Report every line of the listing below in which the string "junction" appears.

%%

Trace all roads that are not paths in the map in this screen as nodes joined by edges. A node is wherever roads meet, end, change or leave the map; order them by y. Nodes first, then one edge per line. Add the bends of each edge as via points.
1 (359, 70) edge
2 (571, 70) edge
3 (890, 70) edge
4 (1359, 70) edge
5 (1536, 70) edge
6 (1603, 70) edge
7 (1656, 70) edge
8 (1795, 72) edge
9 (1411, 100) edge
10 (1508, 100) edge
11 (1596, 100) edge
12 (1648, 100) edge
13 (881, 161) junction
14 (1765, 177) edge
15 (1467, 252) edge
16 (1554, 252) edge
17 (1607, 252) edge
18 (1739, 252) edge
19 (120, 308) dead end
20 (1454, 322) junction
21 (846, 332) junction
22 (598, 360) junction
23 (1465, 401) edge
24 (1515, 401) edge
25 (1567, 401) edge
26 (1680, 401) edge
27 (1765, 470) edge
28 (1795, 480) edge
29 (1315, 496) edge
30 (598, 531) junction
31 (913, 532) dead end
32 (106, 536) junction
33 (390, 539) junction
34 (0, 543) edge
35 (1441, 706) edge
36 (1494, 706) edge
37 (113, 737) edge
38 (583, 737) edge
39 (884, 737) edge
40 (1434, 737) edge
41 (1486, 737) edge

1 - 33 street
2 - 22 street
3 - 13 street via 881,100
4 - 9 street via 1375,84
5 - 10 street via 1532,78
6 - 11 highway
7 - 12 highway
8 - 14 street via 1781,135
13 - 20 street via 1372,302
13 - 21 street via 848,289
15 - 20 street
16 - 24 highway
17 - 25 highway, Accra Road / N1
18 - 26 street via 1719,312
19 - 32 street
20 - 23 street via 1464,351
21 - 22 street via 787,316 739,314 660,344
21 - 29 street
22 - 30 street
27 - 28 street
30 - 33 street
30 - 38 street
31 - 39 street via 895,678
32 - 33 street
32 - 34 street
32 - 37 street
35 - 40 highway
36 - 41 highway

%%

Exercise result
13 (881, 161) junction
20 (1454, 322) junction
21 (846, 332) junction
22 (598, 360) junction
30 (598, 531) junction
32 (106, 536) junction
33 (390, 539) junction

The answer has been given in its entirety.